### [TASK INSTRUCTIONS]
Extract the text lines from every record below and reproduce them word for word, leaving the pictures out of your answer.

### [AVAILABLE DATA]
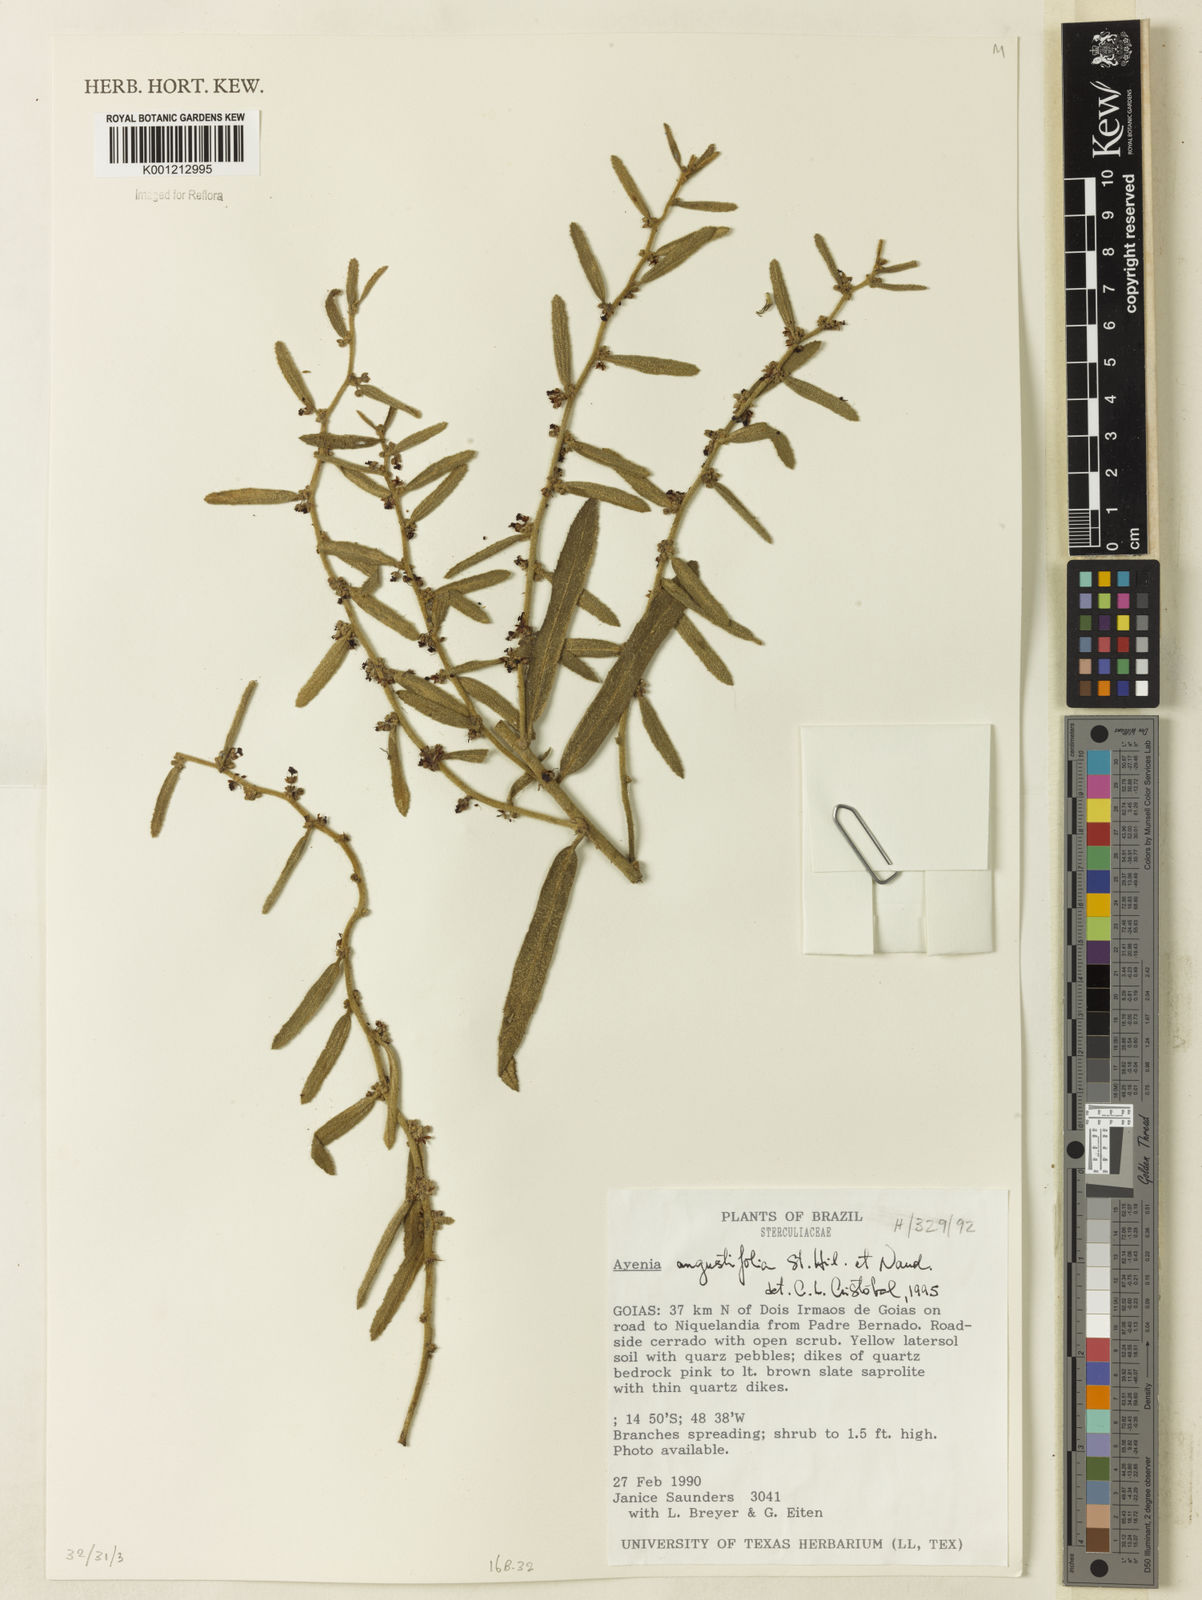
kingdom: Plantae
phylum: Tracheophyta
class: Magnoliopsida
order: Malvales
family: Malvaceae
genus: Ayenia
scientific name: Ayenia angustifolia
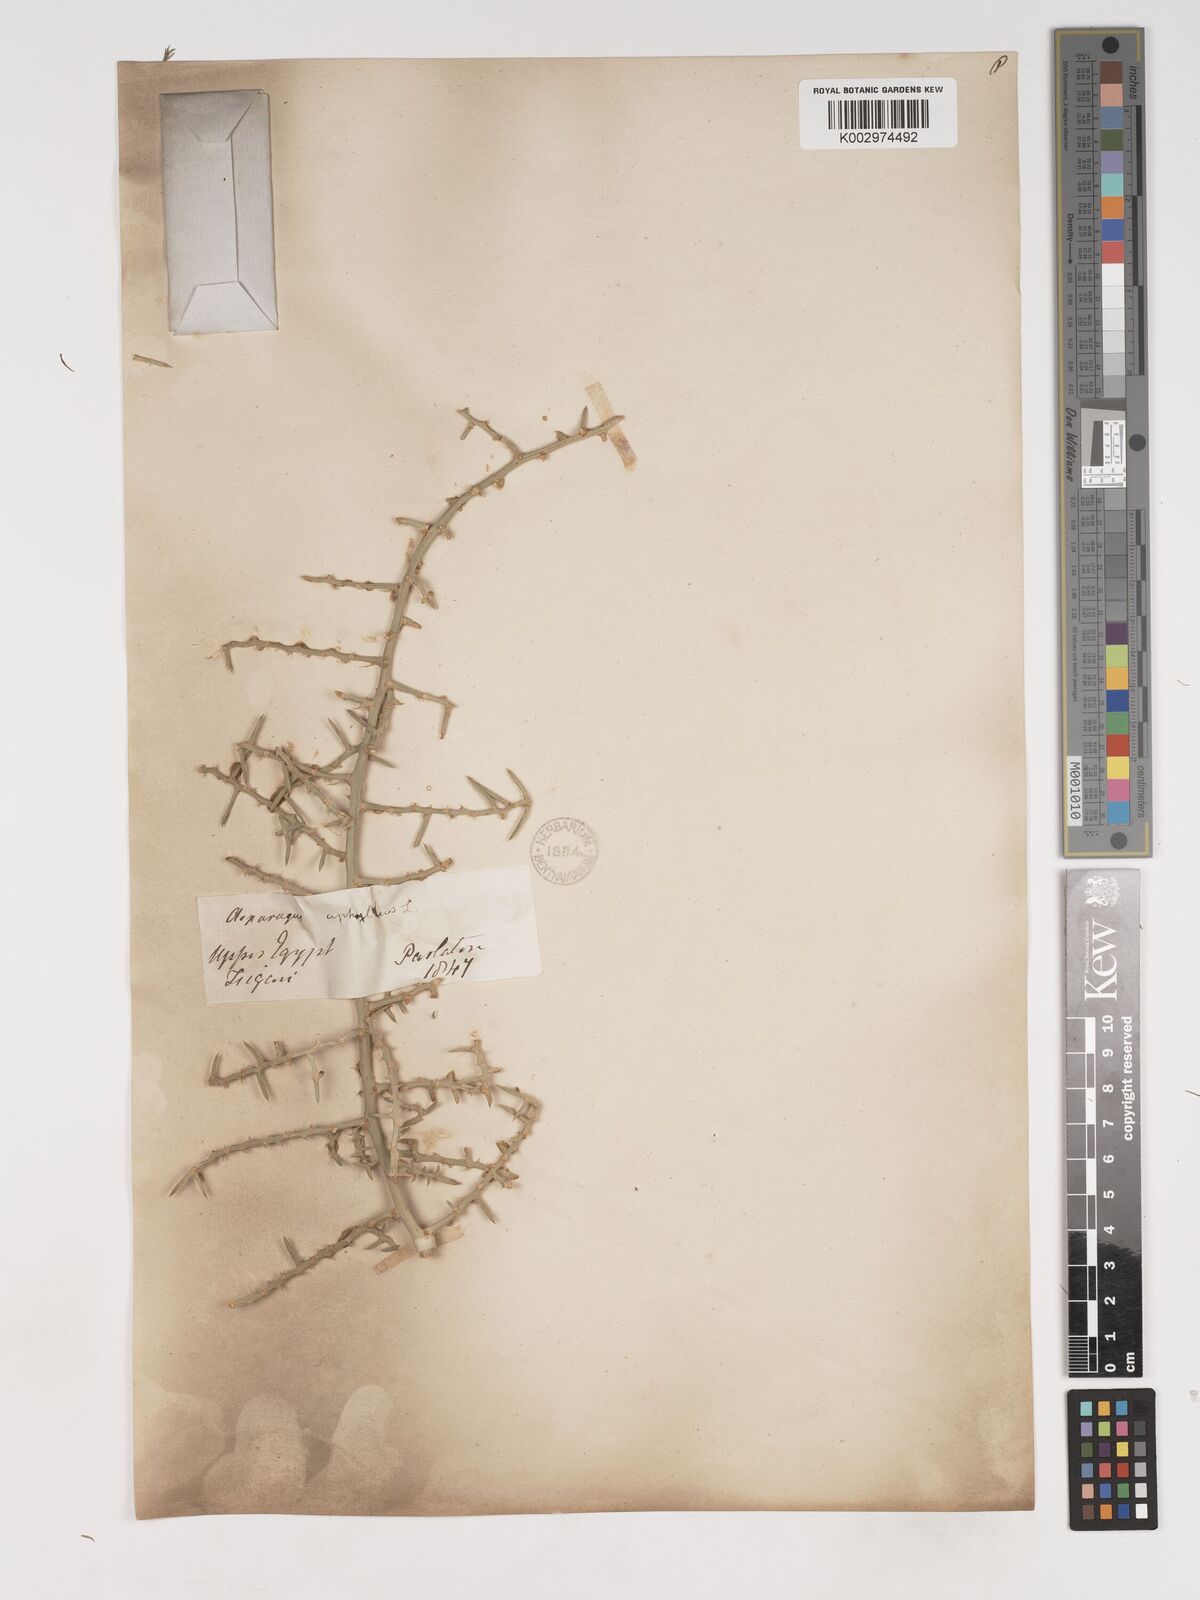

### [ANSWER TO THIS EXERCISE]
kingdom: Plantae
phylum: Tracheophyta
class: Magnoliopsida
order: Malvales
family: Malvaceae
genus: Ayenia
scientific name: Ayenia angustifolia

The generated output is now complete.